Relation to Prior Work: A similar work that also learns a GN with self-supervised object detectors is [1]. Given the comparison to relation networks, going more in depth into the algorithmic differences to account for the performance differences would be helpful. Is the drop in performance from relation networks to your method because of poor choice in nodes because the end-to-end method is worse at finding objects? 1. Contrastive Learning of Structured World Models - T. Kipf, E. van der Pol, M. Welling, ICLR 2020.

Reproducibility: Yes

Additional Feedback: I don't understand L165: "Second, we investigate how data parameters help generalization." It is unclear how this paragraph shows generalization? Were data parameters used for BigFish? Some of my concerns were answered satisfactorily in the rebuttal -- mainly an ablation that shows how much improvement is gained from refactorization. I am improving my score to a 7.

Review 2

Summary and Contributions: This paper proposes a two-stage framework to refactorize an overfitting CNN-based policy trained from image input into: (1) object proposals generation, (2) a generalizable GNN-based policy which takes objects of the image as input. In the second stage, GNN-based policy is cloned from CNN-based policy. The experimental results yield policies of better generalizability in unseen environments.

Strengths: One contribution is to down-weight incomplete proposals in GNN. Also the authors leverage the advantages of GNN, such as generalizability and interpretability. All three experimental results show GNN-based two-stage framework has better generalizability, which significantly reducing the overfitted CNN-based policy. The interesting one is that GNN can get better results with sparse/lost information, compared to CNN policy.

Weaknesses: From the idea level, this paper uses the existed methods, so its novelty is incremental. Why do we propose a two-stage framework, not an unified end-to-end policy learning based GNN? One reason (I guess) is that if we propose an end-to-end GNN policy model, we need to generate objects online because environment (or image) will change (depends what action is taken). This will be time-consuming.

Correctness: Yes

Clarity: Yes

Relation to Prior Work: Yes

Reproducibility: Yes

Additional Feedback: The result is good, especially when GNN policy clones the CNN policy with different domain inputs. The two-stage framework has high dependency on GNN and object proposals, which limit its application.

Review 3

Summary and Contributions: The paper proposes to improve the generalization of model-free RL agent by re-factorizing the previously trained policy network into an object-centric one with simple behavioral cloning. More specifically, the authors use an existing method (called SPACE) for unsupervised object discovery algorithms to obtain a pretrained object detector and extract object proposals from the scene. With these object proposals as inputs, a new policy network is trained to minimize the L2 prediction discrepancy between it and the original policy network. Further, the loss is re-weighted with a simple method such that images with poor object detection results contribute less to the total loss. The authors verify the effectiveness of their proposed approach on some hand-crafted environments and show that the learned feature representations are more task-centric, compared to those from purely reconstruction-based methods. In addition, the authors test their method on rather simple and customized pacman environment and show that the re-factored policy network can generalize better than the original one.

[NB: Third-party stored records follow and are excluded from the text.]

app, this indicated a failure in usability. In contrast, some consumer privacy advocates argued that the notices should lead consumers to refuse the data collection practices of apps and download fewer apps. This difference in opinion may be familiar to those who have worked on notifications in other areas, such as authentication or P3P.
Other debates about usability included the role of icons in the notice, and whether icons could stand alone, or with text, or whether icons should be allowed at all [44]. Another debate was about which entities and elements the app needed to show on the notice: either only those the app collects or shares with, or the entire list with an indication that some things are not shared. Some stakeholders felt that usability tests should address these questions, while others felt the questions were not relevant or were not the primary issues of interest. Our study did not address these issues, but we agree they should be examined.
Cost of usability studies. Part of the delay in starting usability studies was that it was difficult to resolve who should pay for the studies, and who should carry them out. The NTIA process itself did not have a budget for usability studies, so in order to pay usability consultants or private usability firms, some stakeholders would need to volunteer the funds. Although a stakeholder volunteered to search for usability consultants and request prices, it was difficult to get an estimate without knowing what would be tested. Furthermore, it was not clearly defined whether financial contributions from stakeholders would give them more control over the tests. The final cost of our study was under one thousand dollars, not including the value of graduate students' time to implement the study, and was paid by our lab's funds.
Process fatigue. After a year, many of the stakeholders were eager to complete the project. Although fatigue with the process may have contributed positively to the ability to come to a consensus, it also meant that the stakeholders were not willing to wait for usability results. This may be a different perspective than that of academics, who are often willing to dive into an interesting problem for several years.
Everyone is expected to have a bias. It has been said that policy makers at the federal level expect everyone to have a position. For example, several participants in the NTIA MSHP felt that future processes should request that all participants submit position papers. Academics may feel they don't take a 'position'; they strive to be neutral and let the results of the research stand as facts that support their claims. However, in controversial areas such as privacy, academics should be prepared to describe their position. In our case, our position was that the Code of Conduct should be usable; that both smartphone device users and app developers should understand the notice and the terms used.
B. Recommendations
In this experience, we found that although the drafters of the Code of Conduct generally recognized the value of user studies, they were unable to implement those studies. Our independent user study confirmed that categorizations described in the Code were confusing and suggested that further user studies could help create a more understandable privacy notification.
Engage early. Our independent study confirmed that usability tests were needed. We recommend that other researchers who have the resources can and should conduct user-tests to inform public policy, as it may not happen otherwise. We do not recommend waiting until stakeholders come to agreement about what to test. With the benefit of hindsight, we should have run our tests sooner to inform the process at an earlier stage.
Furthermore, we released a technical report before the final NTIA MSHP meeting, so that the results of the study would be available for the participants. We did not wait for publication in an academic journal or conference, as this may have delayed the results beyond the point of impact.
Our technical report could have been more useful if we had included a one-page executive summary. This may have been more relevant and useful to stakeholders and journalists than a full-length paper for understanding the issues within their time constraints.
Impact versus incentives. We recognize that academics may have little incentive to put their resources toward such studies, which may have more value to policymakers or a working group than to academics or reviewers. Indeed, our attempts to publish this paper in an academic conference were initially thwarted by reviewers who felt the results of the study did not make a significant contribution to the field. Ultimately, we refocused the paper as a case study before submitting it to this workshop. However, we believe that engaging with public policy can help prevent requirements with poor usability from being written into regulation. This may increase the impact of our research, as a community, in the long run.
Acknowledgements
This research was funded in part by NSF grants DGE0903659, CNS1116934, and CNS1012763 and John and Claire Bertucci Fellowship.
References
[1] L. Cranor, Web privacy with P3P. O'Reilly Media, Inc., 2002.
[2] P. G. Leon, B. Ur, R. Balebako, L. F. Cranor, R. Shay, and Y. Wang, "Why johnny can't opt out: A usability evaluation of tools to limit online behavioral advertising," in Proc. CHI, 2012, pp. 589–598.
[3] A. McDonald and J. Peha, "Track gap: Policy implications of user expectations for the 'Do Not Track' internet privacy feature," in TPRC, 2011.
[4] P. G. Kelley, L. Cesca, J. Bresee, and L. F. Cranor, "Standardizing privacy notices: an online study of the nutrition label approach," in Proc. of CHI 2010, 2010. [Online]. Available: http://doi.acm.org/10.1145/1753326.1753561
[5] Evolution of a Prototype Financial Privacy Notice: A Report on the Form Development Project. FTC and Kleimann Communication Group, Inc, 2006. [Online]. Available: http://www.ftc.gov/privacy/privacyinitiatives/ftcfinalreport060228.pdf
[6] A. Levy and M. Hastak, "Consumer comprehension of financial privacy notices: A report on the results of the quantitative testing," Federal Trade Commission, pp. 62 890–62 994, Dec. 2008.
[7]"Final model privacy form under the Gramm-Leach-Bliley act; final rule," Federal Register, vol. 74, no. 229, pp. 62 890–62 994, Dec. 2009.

Strengths: 1. The paper demonstrates that unsupervisedly discovered object-centric representations are beneficial to out-of-distribution generalization. And the proposed two-staged distillation-like algorithm yields better model with no significant cost. 2. A data-dependent loss function is introduced to alleviate the negative effects of image samples with poor object detections results. 3. The paper shows that task-relevant representations are more natural and interpretable than reconstruction-based representations.

Weaknesses: 1. Some existing papers (e.g. [1]) have shown that object-centric representation generalizes well on novel scenes in Atari games. Given the environments in this paper are relatively simple and SPACE works quite well in such envs, the novelty of this paper is somewhat undermined. [1] Davidson, G. and Lake, B. M. (2020). Investigating simple object representations in model-free deep reinforcement learning. In Proceedings of the 42nd Annual Conference of the Cognitive Science Society.

Correctness: The claims and methods are correct.

Clarity: The rough idea of this paper is easy to grasp, though some parts are confusing. For instance, the abbreviation "DP" in Table 1 is unclear, if not completely unexplained.

Relation to Prior Work: Yes.

Reproducibility: Yes

Additional Feedback: 1. As mentioned before, what is "DP" in Table 1? The re-weighted loss? If it is, the authors need to explain it clearly in the results section. 2. How much does the reweighting of individual losses improve? Besides, a visualization of the most and least weighted data samples will be good.

Review 4

Summary and Contributions: The main focus of the paper is better generalization of RL policies for tasks which require graph reasoning. Their proposal is to first train a CNN based policy on the task, then to "refactor" that policy by using it as a teacher to train a GNN, in conjunction with a pre-trained object detector which feeds the GNN a graph. Edges are computed in a task-specific way. The idea is that for graph tasks the GNN has better generalization properties than the original (teacher) CNN but requires the structured input provided by the object detector in order to work well. The idea is explored on several visual tasks (e.g. summing mnist digits with varied backgrounds).

Strengths: -the refactorization is an interesting idea and seems to help -the results are positive and the approach is practical -by representing the state as a graph it enables better interpretation of the object features

Weaknesses: -it seems somewhat unlikely that the baselines chosen could really do as well as this approach since they are not given access to the object proposals. I wonder if there isn't some more reasonable baseline that could make use of that information to compare to the GNN? Could the object proposals be supplied as a kernel to the CNN of the relation network? -it wasn't totally clear to me why you needed to use the teacher policy. Does it not converge if you train the GNN with the (pre-trained) object detector from scratch? -how well does this work if you just use AIR with no background image. Being able to handle complicated background is certainly a positive thing but it is hard to tease out the difficulty of handling that "noise" robustly from the difficulty of generalizing to more objects. In fact, looking at table 1, it seems that the difference between your approach and the baselines decreases with the (presumbably) easier CIFAR backgrounds. Similarly with the less noisy BigFish backgrounds. -There is another line of work that has similar aims and uses a task that is similar to pac man that is relevant (but not cited): https://arxiv.org/abs/1609.05518 typos and suggestions: -line 62: I would use a different symbol than $\pi_i$ for this since $\pi$ is typically used for policies and this represents the output not the policy itself -line 68: necessary to have compositional generaliziabilty. generalizaiability -> generalizability - line128: on which some MNIST digtis digtis -> digits

Correctness: The method seems correct. One minor point, for table 1a, your results are shown in bold but are statistically the same as the CNN+DP.

Clarity: The paper is reasonably well written and I understood it (I think) without too much trouble.

Relation to Prior Work: Prior work is ok (see suggestion above for Garnelo paper)

Reproducibility: Yes

Additional Feedback: I have read the rebuttal and it largely addressed my concerns.